Myanmar, un Paese privato del colore

Un reportage di qualche mese fa da una delle terre più martoriate, purtroppo ancora oggi di drammatica attualità. Da leggere e meditare

A Myou
a Soe
alla ragazza che con la sua voce ha accompagnato le mie serate al Yuzana Garden…
al popolo birmano
Fotogrammi sgranati, filmati impexelati dalla tecnologia.
Immagini fugaci di monaci scalzi che marciano sotto la pioggia battente di Yangon.
Un reporter che cade a terra, un soldato del regime che lo uccide a sangue freddo.
Myanmar?
I monaci lasciano i monasteri: cento, mille, decine di migliaia. A loro si unisce la gente comune della Capitale e quella delle altre città del Paese.
E’ una giornata di inizio autunno, gli occhi del mondo stanno guardando attraverso le poche notizie filmate che riescono a uscire dal Paese il destino di questa gente.
Nessuno è dalla parte del governo di Myanmar, solo le autorità cinesi e quelle indiane non sanno dove stare e si astengono da prendere posizioni. Le due potenze asiatiche non vogliono compromettere i loro rapporti economici con i generali che stanno governando il Myanmar con pugno di ferro da oltre trent’anni.
I militari al potere in Myanmar si sentono gli occhi del mondo puntati addosso, ma non ci stanno a piegarsi. All’alba del nuovo giorno iniziano i primi raid nei monasteri ribelli, i soldati cercano di reprimere la più grande protesta contro la giunta degli ultimi vent’anni, ignorando tutti gli appelli internazionali a fermare la repressione.

▶ _Compiti da svolgere_:
**1)** Secondo il reportage sul Myanmar, da quanto tempo i generali governano il Paese con pugno di ferro?
**2)** Riscrivi il passo del reportage sul Myanmar che comincia con "Immagini fugaci di" e prosegue fino a "città del Paese.", mettendo "religiosi" al posto di "monaci".
**3)** Come prosegue il reportage sul Myanmar? Scrivine il seguito dopo l'ultima frase.

▶ _Righe fornite_:
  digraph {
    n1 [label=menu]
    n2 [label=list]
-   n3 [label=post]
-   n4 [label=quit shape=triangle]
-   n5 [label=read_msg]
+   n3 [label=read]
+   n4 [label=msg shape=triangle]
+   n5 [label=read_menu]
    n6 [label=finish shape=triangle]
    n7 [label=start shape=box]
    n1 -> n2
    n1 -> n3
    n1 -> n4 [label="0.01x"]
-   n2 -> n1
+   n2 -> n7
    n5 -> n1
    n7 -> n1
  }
==
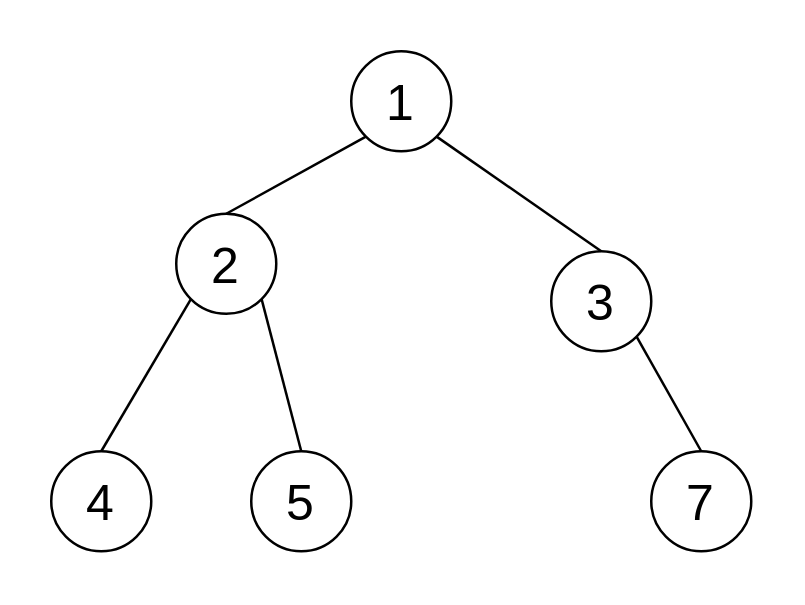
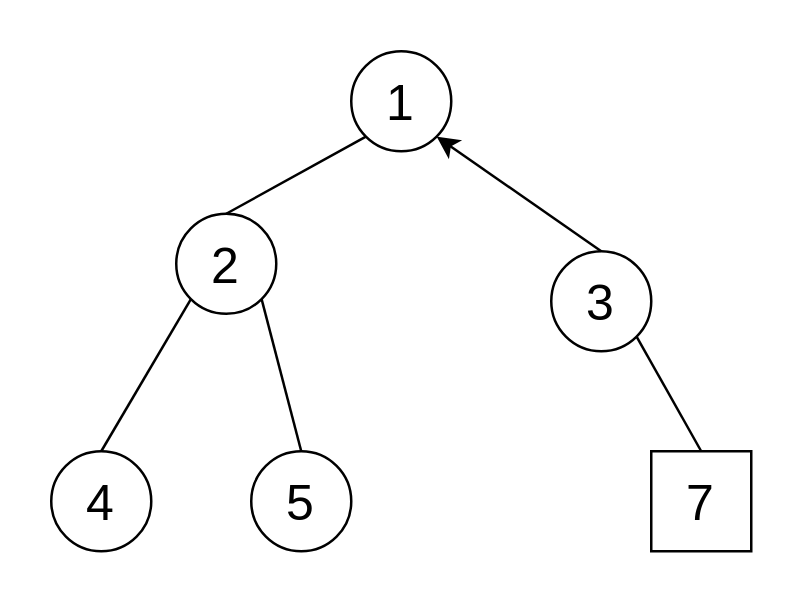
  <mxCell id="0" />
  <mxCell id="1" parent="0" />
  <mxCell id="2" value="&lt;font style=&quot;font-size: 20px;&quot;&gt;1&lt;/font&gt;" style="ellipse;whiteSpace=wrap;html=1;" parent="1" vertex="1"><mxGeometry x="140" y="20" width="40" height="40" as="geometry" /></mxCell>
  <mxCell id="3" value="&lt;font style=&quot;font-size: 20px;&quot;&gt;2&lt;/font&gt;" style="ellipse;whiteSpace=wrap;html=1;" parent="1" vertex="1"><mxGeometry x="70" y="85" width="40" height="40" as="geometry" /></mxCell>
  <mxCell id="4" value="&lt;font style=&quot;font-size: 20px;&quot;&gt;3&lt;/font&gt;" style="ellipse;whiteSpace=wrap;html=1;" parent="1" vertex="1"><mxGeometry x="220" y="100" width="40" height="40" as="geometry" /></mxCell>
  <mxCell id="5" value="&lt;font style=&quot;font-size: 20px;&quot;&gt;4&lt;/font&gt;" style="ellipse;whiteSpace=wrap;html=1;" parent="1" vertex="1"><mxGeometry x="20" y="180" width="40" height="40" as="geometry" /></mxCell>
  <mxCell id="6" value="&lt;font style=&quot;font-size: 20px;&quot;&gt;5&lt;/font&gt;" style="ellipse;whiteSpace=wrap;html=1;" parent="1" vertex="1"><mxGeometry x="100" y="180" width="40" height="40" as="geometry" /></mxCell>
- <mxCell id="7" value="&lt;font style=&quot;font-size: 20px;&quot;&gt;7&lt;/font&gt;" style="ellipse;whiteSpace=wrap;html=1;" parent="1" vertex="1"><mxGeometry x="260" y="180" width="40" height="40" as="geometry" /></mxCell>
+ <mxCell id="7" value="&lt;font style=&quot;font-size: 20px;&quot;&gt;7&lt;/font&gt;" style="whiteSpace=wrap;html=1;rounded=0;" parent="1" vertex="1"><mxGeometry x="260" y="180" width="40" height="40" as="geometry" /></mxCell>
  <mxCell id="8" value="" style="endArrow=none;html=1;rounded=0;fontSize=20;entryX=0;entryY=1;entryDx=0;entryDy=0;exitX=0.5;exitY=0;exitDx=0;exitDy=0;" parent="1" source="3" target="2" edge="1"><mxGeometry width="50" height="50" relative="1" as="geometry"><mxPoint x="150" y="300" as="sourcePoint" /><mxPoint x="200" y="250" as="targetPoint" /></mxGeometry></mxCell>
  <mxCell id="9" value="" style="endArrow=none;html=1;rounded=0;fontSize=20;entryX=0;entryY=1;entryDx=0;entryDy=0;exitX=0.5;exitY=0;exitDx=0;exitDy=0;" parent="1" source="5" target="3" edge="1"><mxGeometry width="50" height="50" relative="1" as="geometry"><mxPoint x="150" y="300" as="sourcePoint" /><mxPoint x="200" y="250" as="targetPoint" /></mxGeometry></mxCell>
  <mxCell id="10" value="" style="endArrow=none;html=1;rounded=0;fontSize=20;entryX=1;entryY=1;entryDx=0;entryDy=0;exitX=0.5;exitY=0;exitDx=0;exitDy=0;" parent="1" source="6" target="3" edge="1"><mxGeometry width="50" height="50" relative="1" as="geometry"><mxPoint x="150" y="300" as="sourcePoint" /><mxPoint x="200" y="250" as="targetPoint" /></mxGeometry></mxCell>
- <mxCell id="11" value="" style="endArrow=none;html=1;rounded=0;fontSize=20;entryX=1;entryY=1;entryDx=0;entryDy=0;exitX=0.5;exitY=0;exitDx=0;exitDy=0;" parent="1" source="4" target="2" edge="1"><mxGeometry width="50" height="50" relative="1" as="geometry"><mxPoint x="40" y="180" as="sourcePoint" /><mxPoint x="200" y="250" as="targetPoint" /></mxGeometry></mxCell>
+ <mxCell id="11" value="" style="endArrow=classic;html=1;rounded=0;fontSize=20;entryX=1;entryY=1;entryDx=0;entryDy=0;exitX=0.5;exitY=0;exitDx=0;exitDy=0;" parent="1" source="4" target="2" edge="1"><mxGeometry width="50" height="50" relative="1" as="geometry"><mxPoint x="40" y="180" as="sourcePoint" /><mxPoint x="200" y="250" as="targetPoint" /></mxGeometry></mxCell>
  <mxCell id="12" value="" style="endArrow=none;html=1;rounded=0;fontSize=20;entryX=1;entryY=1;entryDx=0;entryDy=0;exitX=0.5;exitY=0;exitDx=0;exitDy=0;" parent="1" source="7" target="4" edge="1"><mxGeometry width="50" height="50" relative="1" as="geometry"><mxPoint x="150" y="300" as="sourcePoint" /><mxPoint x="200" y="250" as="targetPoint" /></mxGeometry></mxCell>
--
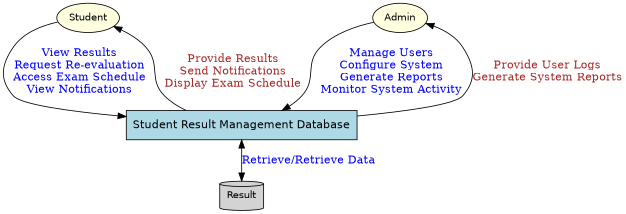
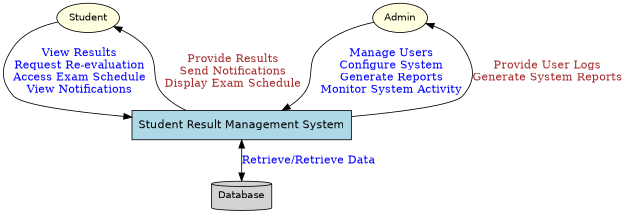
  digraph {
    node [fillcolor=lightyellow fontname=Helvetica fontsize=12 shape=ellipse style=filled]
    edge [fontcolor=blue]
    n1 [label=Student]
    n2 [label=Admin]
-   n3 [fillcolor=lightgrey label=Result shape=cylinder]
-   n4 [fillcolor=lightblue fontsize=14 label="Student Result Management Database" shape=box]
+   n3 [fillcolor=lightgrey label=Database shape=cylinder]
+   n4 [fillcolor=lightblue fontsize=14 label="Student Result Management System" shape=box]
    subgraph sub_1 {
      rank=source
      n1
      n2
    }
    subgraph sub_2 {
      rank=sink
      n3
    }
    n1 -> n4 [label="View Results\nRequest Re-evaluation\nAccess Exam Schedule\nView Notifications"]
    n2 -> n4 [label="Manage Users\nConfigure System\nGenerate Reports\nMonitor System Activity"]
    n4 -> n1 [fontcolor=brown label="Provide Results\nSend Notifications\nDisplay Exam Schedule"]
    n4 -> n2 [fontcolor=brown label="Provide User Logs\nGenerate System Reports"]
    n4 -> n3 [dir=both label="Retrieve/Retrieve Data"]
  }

▶ _Risultati per compito_:
**1)** Da oltre trent'anni.

**2)**
Immagini fugaci di religiosi scalzi che marciano sotto la pioggia battente di Yangon.
Un reporter che cade a terra, un soldato del regime che lo uccide a sangue freddo.
Myanmar?
I religiosi lasciano i monasteri: cento, mille, decine di migliaia. A loro si unisce la gente comune della Capitale e quella delle altre città del Paese.

**3)**
Mizzima news, il portale dei dissidenti birmani all’estero, aggiorna costantemente la situazione. Il mondo vede e sta a guardare in silenzio, non reagisce. Le Nazioni Unite si mettono in moto, lentamente. Troppo lentamente.
Intanto la carneficina continua.
Improvvisamente vengono interrotte le linee internet, il Paese è isolato, nessuno sa più nulla.
Quanti arresti, quanta gente è finta nelle galere, quanti morti.
Seguo con apprensione l’evolversi della lotta non violenta dei monaci e spero in una mobilitazione dei mediattivisti per raccogliere testimonianze e annodare i fili della solidarietà internazionale.
Il viaggio dell’inviato speciale delle Nazioni Unite Ibrahim Gambari è stato un fiasco. Il generale Than Shwe, capo della giunta militare, lo ha incontrato con leggerezza e menefreghismo. Il Premio Nobel per la Pace Aung San Suu Kyi osserva dalla sua casa di Yangon, dove è agli arresti domiciliari, il lento scorrere del tempo che non sta portando a nessuna risoluzione pacifica.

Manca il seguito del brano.